You know what's even more valuable than doing good work? Just telling people that you are an "expert" in something. You can market yourself as anything and then you only have to do average work. If your marketing is good enough.
Yeah, this is 100%... doing good work is helpful, good marketing is the real rep pusher.^^
...for OP, I would skip the wound care certs like CWS or whatever. You will almost never have trouble getting wound care privileges anywhere since most MDs and even most DPMs don't want to do it... at least not much. If you are actually in a competitive area for it and have trouble getting on at a wound center, you should just do it in your office... or move. Even in the big cities, the other DPMs shouldn't ever be blocking you from bringing your own office wound pts to the hospital WCCntr... but they may try to snipe you from getting any new pt refers at that WCC if it is a saturated area. The WC privi part is a slam dunk, though... it is just the OR bone/joint/RRA stuff that is your privi concern at some places.
The WC certs generally won't impress anyone. They don't impress me.
Wound care is craaaazy easy and we all know that (venous ulcers get compress/elevate, arterial wounds get sent to vascular asap, pressure sites get offloaded, infected or traumatic one get debrided/amp aggressively and some IV/PO abx). Done: how to heal any wound in one (run-on) sentence!
Okay, okay... if the wound is wet, dry it with betadine around edges or more freq dsg changes... if dry, wet it with abx cream like silva or genta or mupirocin, occlusive dsg, etc blah blah. If it doesn't heal or make serious progress in 3mo, use your head and do better offloading, amp it, culture or biopsy, MRI, better DM mgmt, Vasc consult, Nutrition consult, ID consult, etc. Wounds are just not hard, no matter what some "wound master" DPMs who do nothing but graft$ and di$pense copious DME or light weekly debridement$ for years and years for every wound might say... or what the paid wound researchers who will use all the fancy crap they get sponsored by and also order 100 labs and tests for each 5mm wound might try to tell you at meetings.
...and sure, I guess we do have the odd birds like occasional VACs or pinch grafts and flaps or amps we do ourselves, also gotta recognize indications for major amps from Vasc and big boy flaps and STSG from Plastics prn. However, the fancy lotions and potions, silver wafers and foils and foams, and the various dead animal membranes to put on live human wounds that the wound RNs always want to try (since the nice rep brought them lunch) are 99% hocus with "research" published by the makers and some toolbox docs being paid to pitch them. I will say that I find the wenis skin stuff decent from time to time in rare cases of huge burns or venous wounds or dehiscence that is superficial or has granulated with VAC yet would take forever to heal otherwise, but that stuff is live human... not dead animal. I just use it as a mini STSG.

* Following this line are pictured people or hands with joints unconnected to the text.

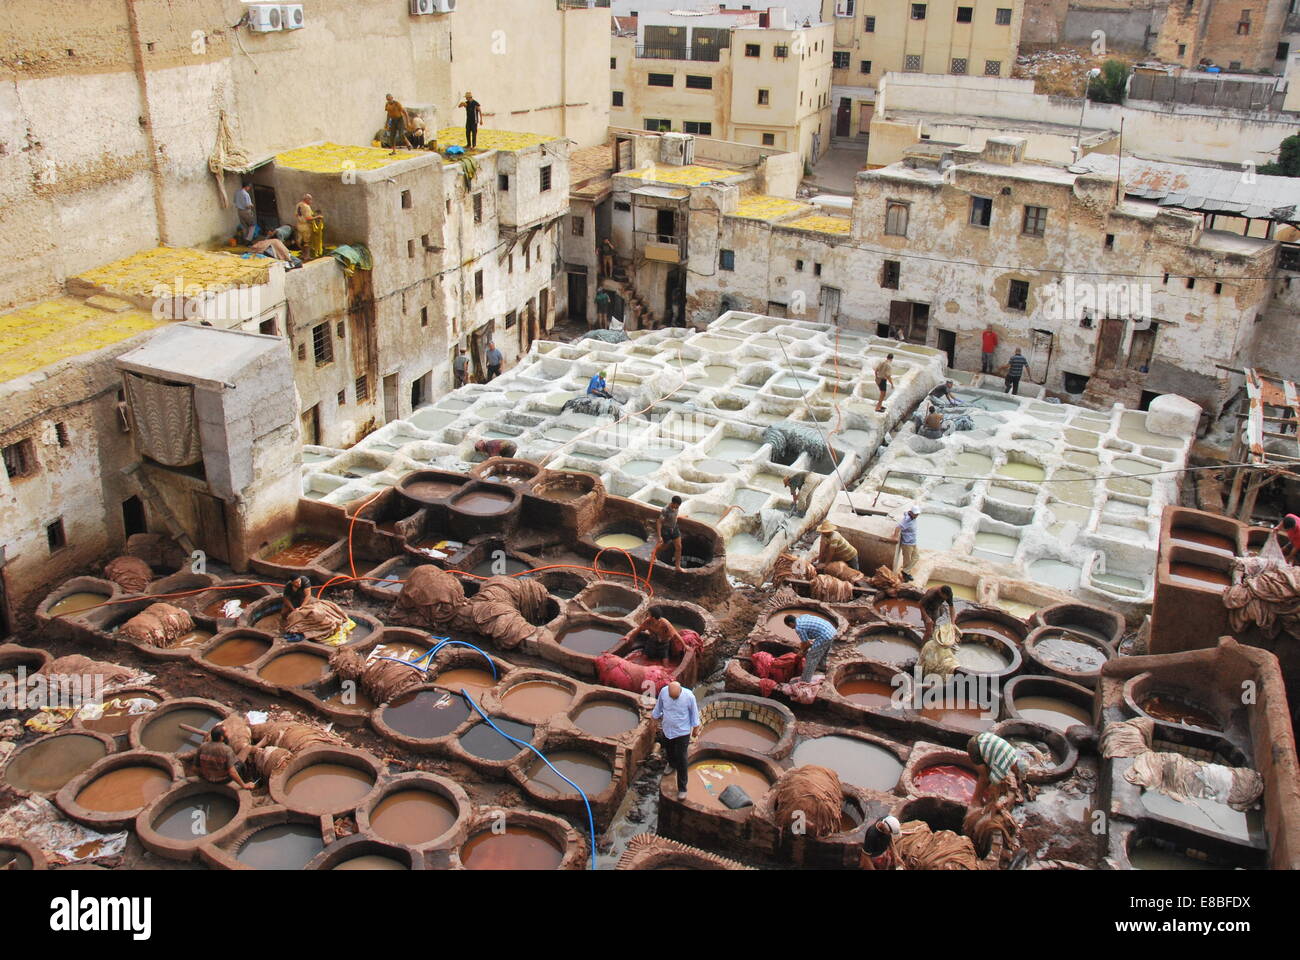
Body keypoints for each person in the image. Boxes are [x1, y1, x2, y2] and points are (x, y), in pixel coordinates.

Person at [652, 680, 700, 800]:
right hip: (668, 730)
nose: (673, 699)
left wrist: (695, 729)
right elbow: (658, 708)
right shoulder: (663, 692)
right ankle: (671, 764)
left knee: (682, 758)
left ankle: (682, 788)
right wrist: (654, 719)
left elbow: (694, 714)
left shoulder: (689, 696)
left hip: (682, 732)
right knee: (669, 750)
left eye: (676, 697)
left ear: (680, 690)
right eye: (671, 697)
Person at [967, 731, 1030, 805]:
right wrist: (994, 800)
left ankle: (980, 794)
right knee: (984, 778)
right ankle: (975, 800)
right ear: (1016, 768)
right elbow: (993, 784)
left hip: (983, 738)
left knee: (990, 775)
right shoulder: (1004, 767)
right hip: (975, 745)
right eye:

If you do want something for your wall plaques or CV, then ABPMed is easy and good to get coming out of training, and it does help make things easier for your office mgr with some insurance and hospital apps to be certified instead of qual (some just don't understand DPM boards and want to see the word certified). That ABPM includes wound care... they now have a special supplemental would cert also if you get CME/licensing $ allowance for that, but it seems like extra $ grab for them and time waste for you otherwise. You should also definitely come out ABFASurg qualified, and then eventually cert once you get enough cases (at which time you can let the ABPM cert go, or keep it).